◆ **課題 A**:
下に示す臼杵磨崖仏の紹介文を三文で要約しなさい。
◆ **課題 B**:
下の臼杵磨崖仏の紹介文を、最後の文の後から書き継ぎなさい。

◆ **本文抜粋**:
国宝の臼杵磨崖仏は人生の流れを語る聖域なのです!【大分の旅】

大分県は『まがいぶつ県』といっても過言ではない。

その数は日本一クラスです。近畿、中部地方から広まった磨崖仏文化は徐々広がり全国に知られるようになりました。今回の訪問先である臼杵磨崖仏は多くある磨崖仏の中で唯一国宝に指定されています。

私は様々な磨崖仏を見てきましたが、ここのそれは特別!

いちのまる
いちのまる

仏像の表情は皆々柔和であるが、見る者を圧倒する力がある。彫った人間の心が何百年経った今も尚滲み出しているよう。

さて、大分県は『おんせん県』と謳っているだけあって別府、湯布院と温泉にばかり目が行きますが他にも良い所がたくさんあります。

臼杵磨崖仏もそのひとつ!

大分にいらしたら是非一度は足を運んでいただきたいスポットです。

(近くの白鹿権現もおすすめ!ちょっと怖くて辿り着くまでが大変ですが。)

 

臼杵磨崖仏までのアクセス

臼杵石仏

遠方からいらっしゃる方はまず大分空港を目指しましょう。

県南高速リムジンバス(臼杵−大分空港)が空港から出ているので乗り換えなしで臼杵までいけます。料金は往復5000円あれば大丈夫みたいです。

その後、5分くらいタクシーに乗れば着きます。

電車なら臼杵駅を目指します。

そこからバスまたはタクシーで20分くらいかかるので、何処から来るのかにもよりますがちょっと時間とお金がかかりすぎる気がします。

やっぱり自動車が一番いいかと思います。鳥栖JCTから大分方面へ2時間ほど走らせ臼杵ICで降ります。そこから臼杵磨崖仏までは5分程度。

大分県は交通網がかなり微妙なので九州外から訪れるなら空港近くでレンタカーを借りた方が楽しめます。

帰りに別府温泉がありますので1泊したらあなたは幸せになれます。

 

磨崖仏とは?

磨崖仏は岩壁、及び窟内に彫られた仏像の一種です。

平面に線を彫って描く線刻、厚みを付け立体感を出した薄・半・厚肉彫、像の全体を彫りだす丸彫など彫刻の種類があります。

磨崖仏の歴史は古く、インドで紀元前に彫られたものが最初期のものだと思われます。日本では平安時代前半に彫られたものが最初期だといわれていますが、歴史が古いだけに正確な始まりはよくわかっていません。

◆ **データ抜粋**:
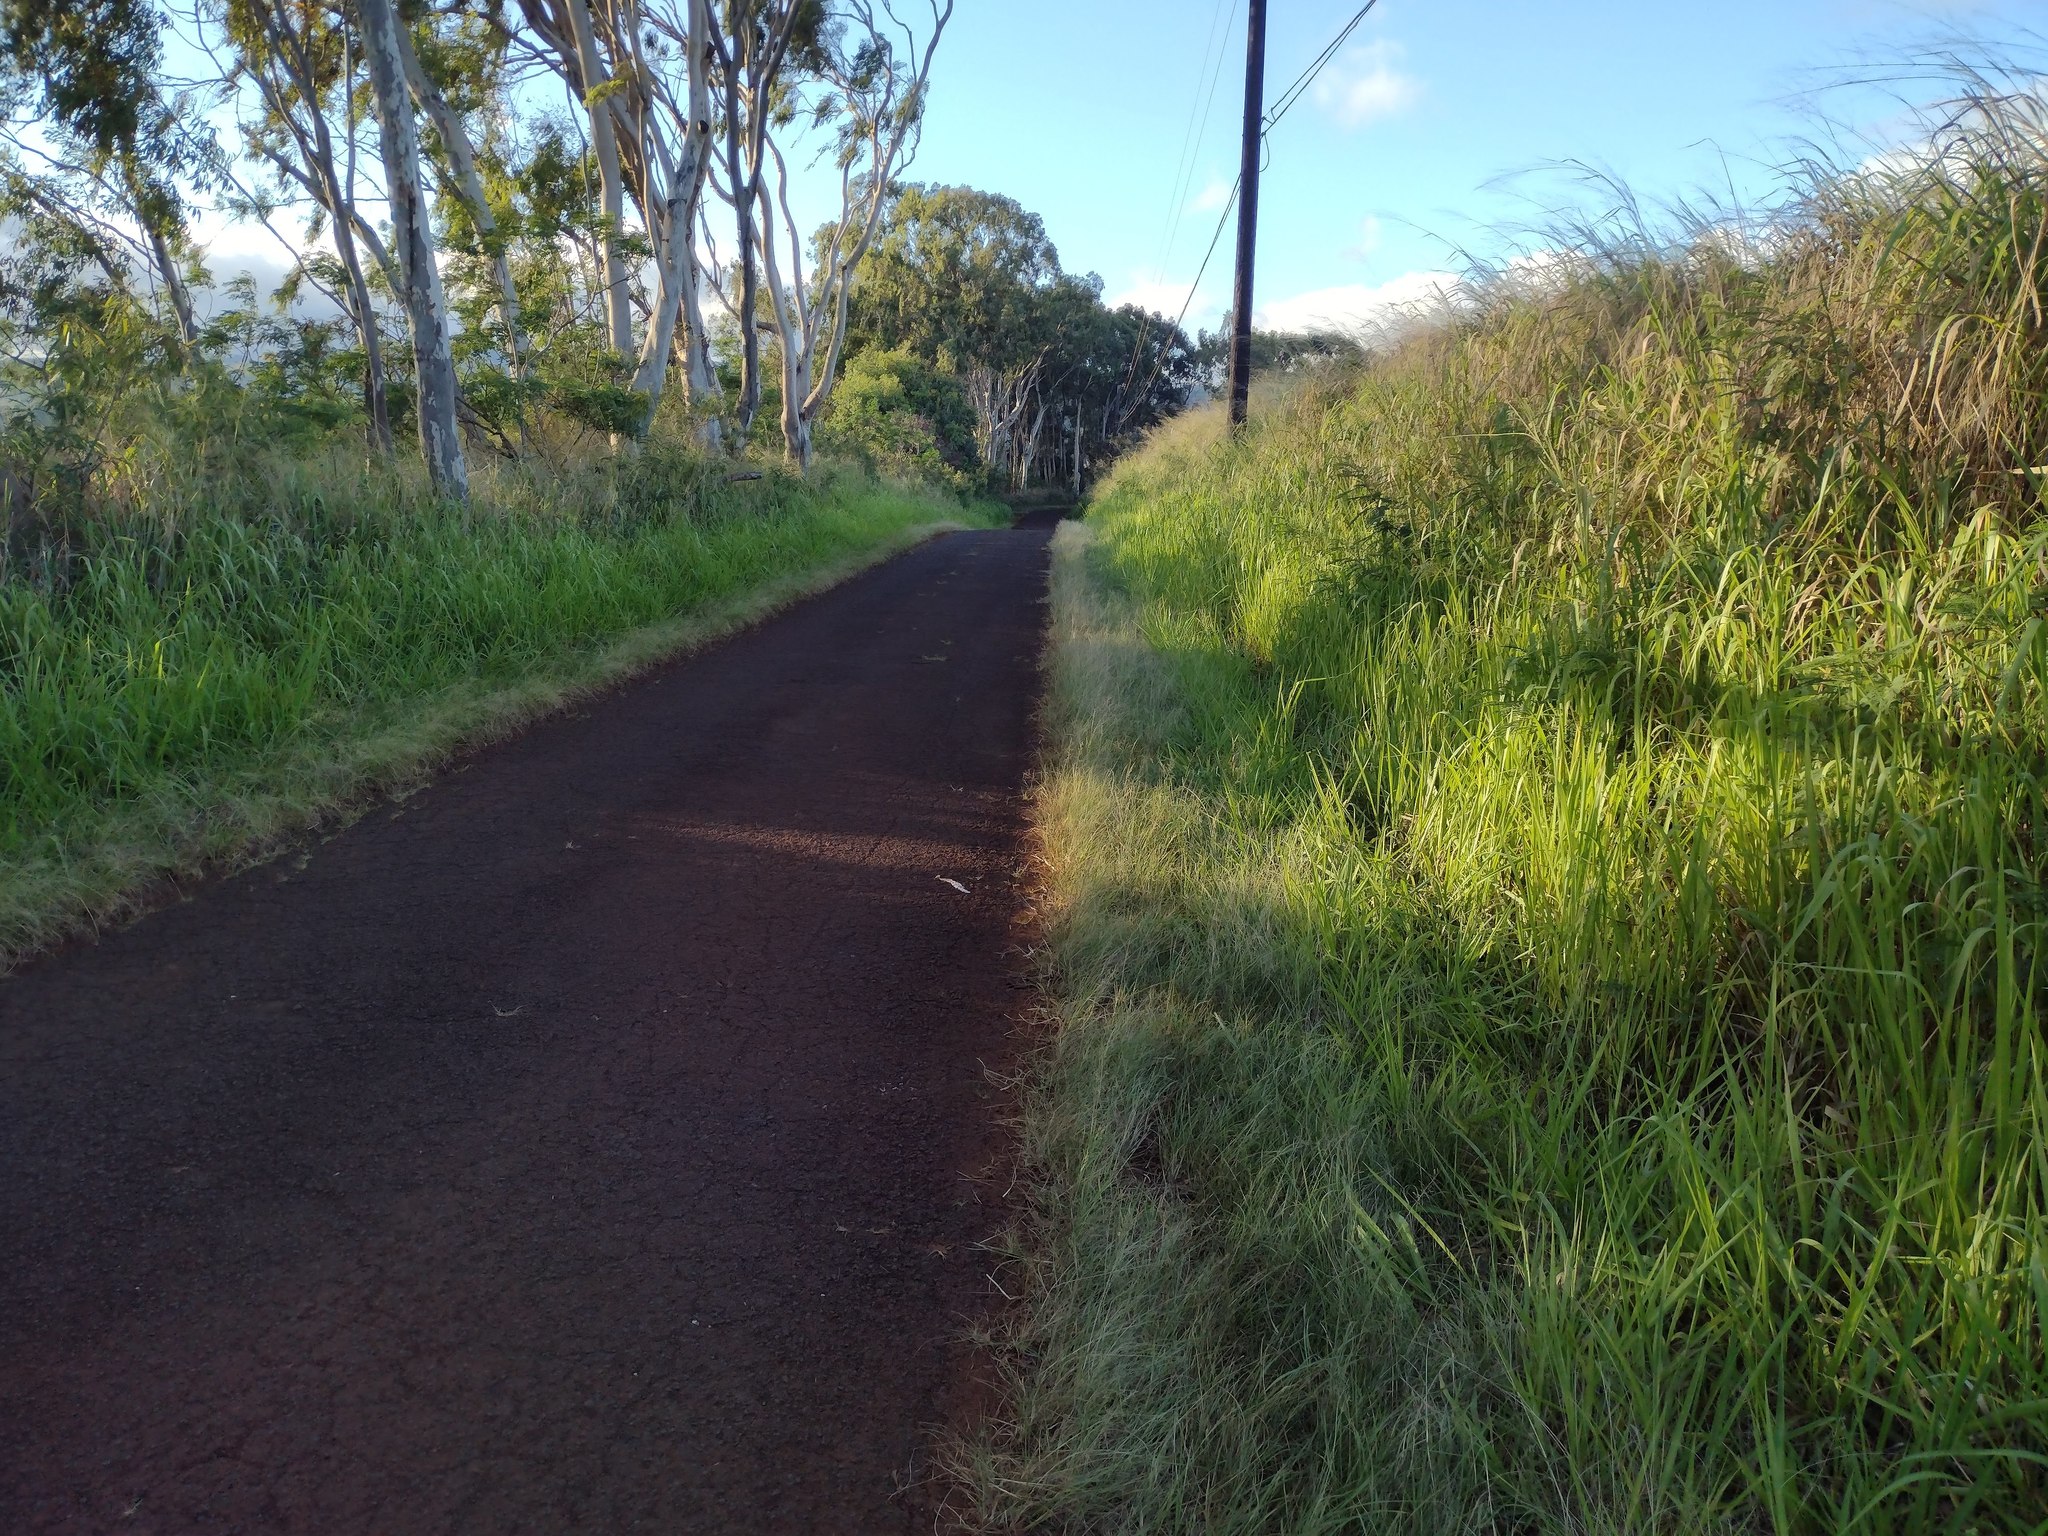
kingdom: Plantae
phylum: Tracheophyta
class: Liliopsida
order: Poales
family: Poaceae
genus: Megathyrsus
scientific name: Megathyrsus maximus
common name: Guineagrass
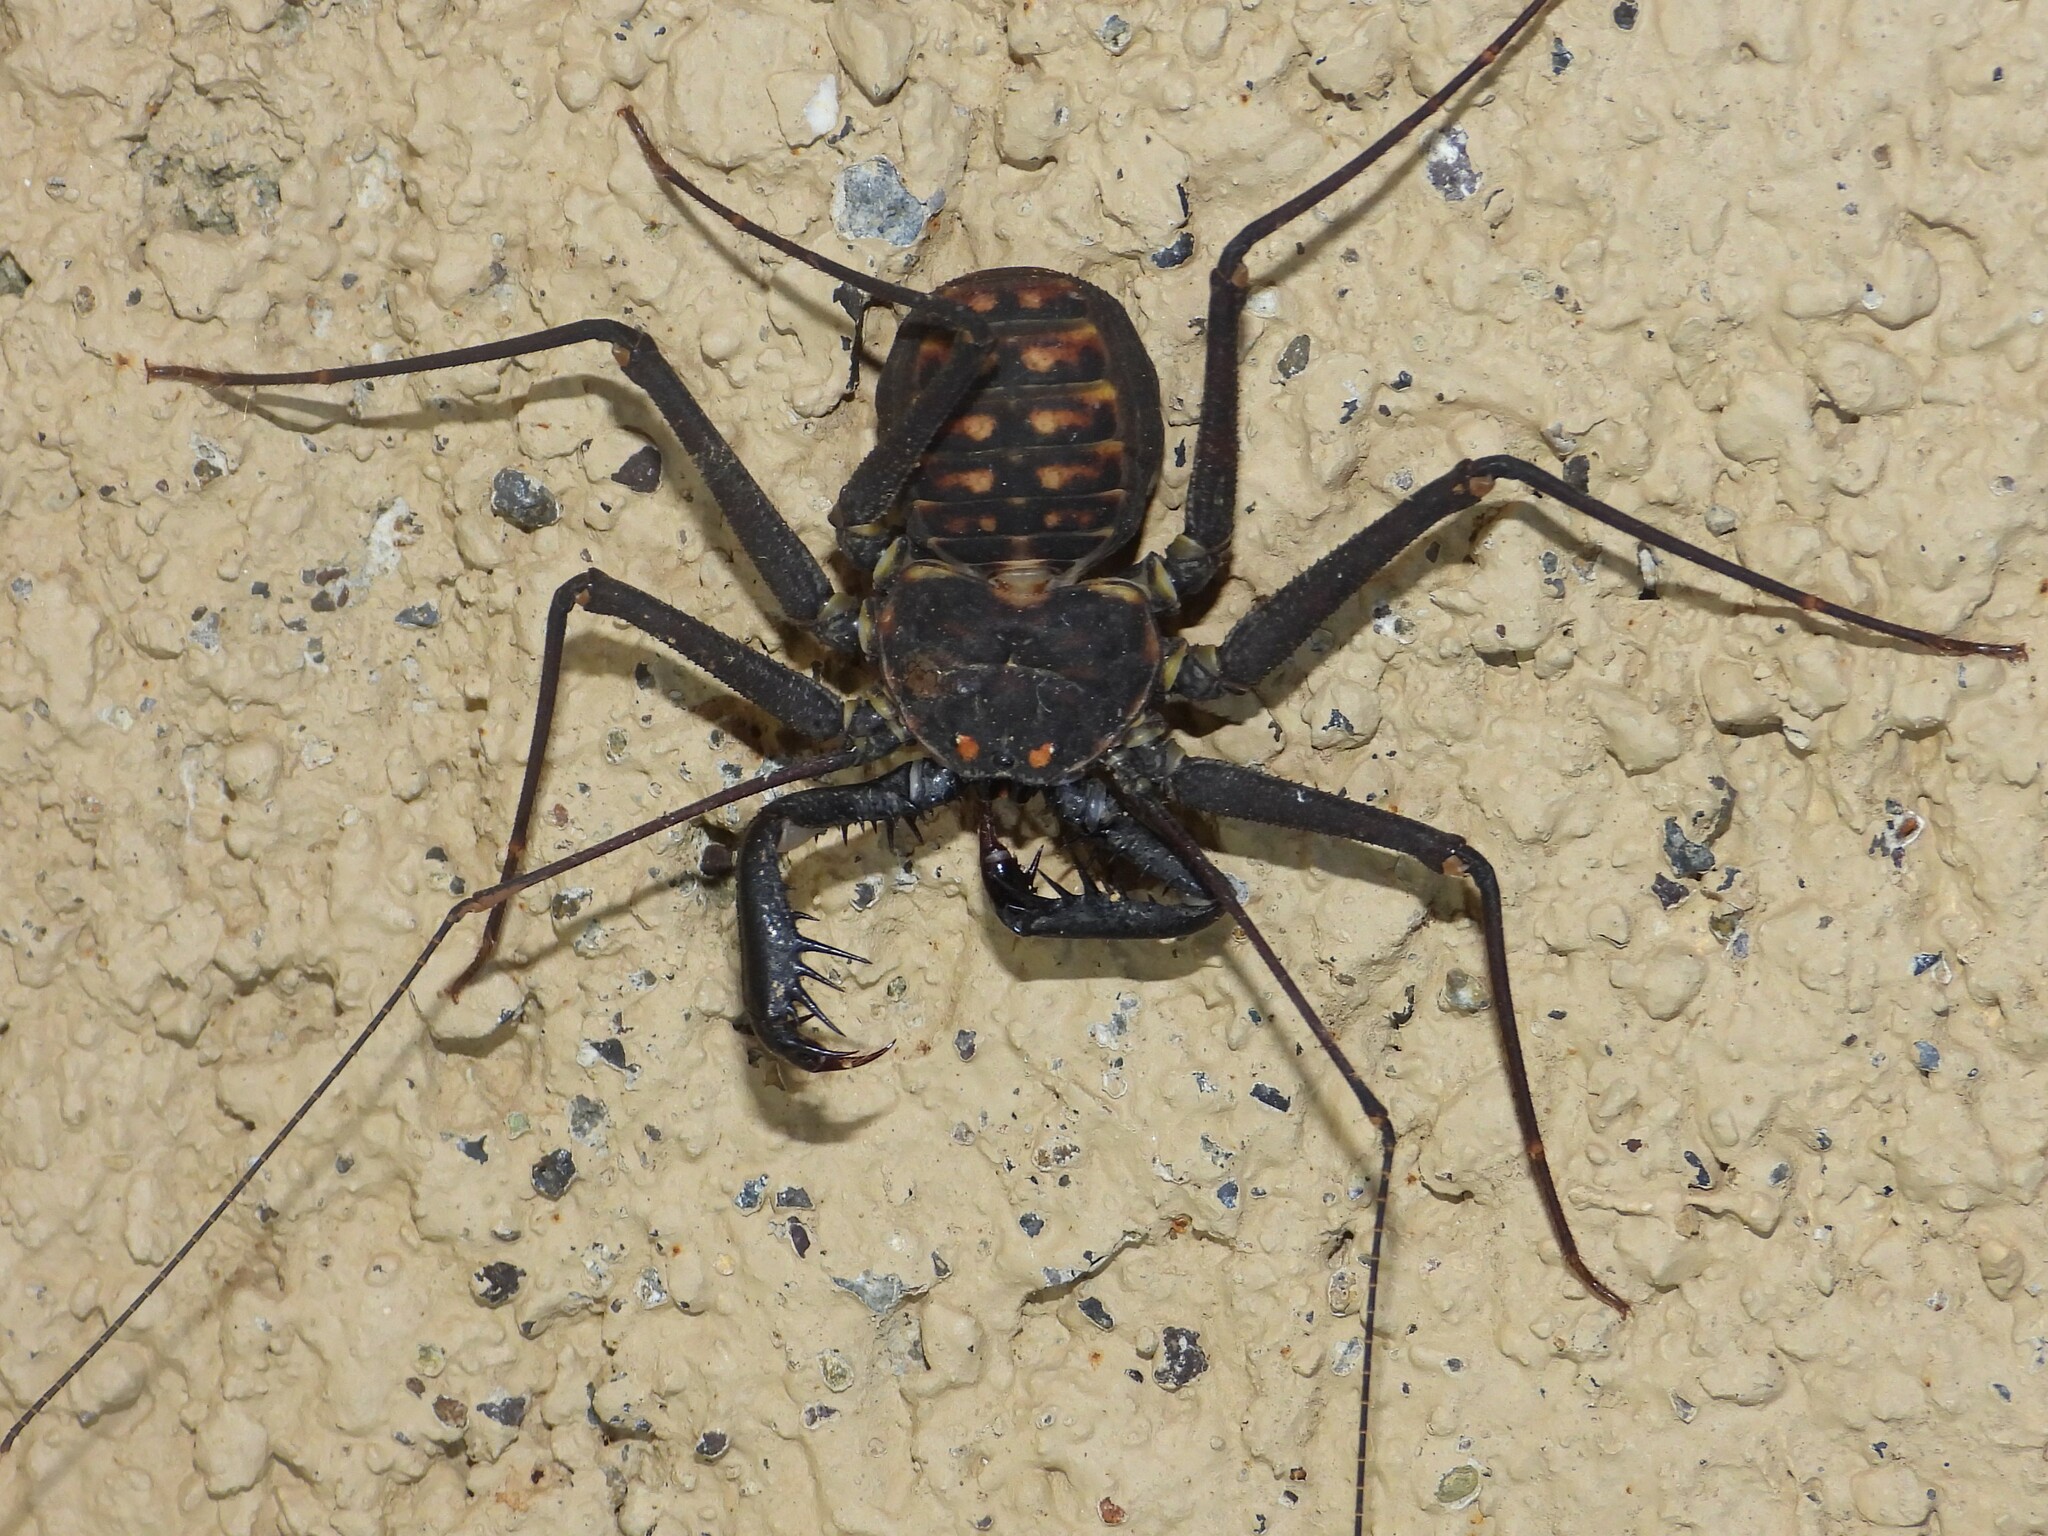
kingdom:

◆ **記述解答 A**:
大分県は磨崖仏の数が日本一クラスであり、臼杵磨崖仏は数多い磨崖仏の中で唯一国宝に指定されている。遠方からは大分空港からリムジンバスとタクシーで行けるが、筆者は自動車が一番よいとし、九州外から訪れるなら空港近くでレンタカーを借りることを勧めている。磨崖仏は岩壁や窟内に彫られた仏像の一種であり、インドで紀元前に彫られたものが最初期と思われ、日本では平安時代前半のものが最初期だといわれている。

◆ **記述解答 B**:
それでは臼杵磨崖仏の紹介を致します。

どのように観覧しても良いと私は思いますが仏法に則した参拝順序がありますので、せっかくなのでそれに則って見ていきましょう。

 

古園石仏

臼杵石仏

真ん中。

 

臼杵石仏

右側。

 

臼杵石仏

左側。

臼杵磨崖仏メインの古園石仏。

大日如来を中心に左右6体ずつ並んだ十三仏。

何故ここが一番最初なのか?それはここに中心五仏があるから。

しかしながら手持ちの資料(臼杵磨崖仏についての)に書いてある五仏『大日如来』『薬師如来』『釈迦如来』『弥勒菩薩』『阿弥陀如来』がどのような経緯で中心五仏になったのかがわかりません。

ネットなどで調べてみてもこの五仏が中心仏になっているものが見当たらない。

私の知識では到底及ばない問題なので細かいことは捨てておきましょう!

要するに古園石仏は『仏教とは?』という基礎の部分を語っているから最初に見るべきということなのでしょう。

もし仏教に詳しい方がいらしたら中心五仏、また古園石仏の意味についてご教授願いたい。

 

山王山石仏

臼杵石仏

真ん中に釈迦如来、右が薬師如来、左に阿弥陀如来。

表情を見ると三像はとても穏やかで幼い顔をしています。

山王山石仏は我々の子供の頃の様子を表しているそうです。

 

堂ヶ迫群『ホキ石仏第一群 第一龕』

臼杵石仏

この石仏は青年期を表しています。

右から観世音菩薩、阿弥陀如来、釈迦如来、薬師如来、勢至菩薩です。

 

堂ヶ迫群『ホキ石仏第一群 第二龕』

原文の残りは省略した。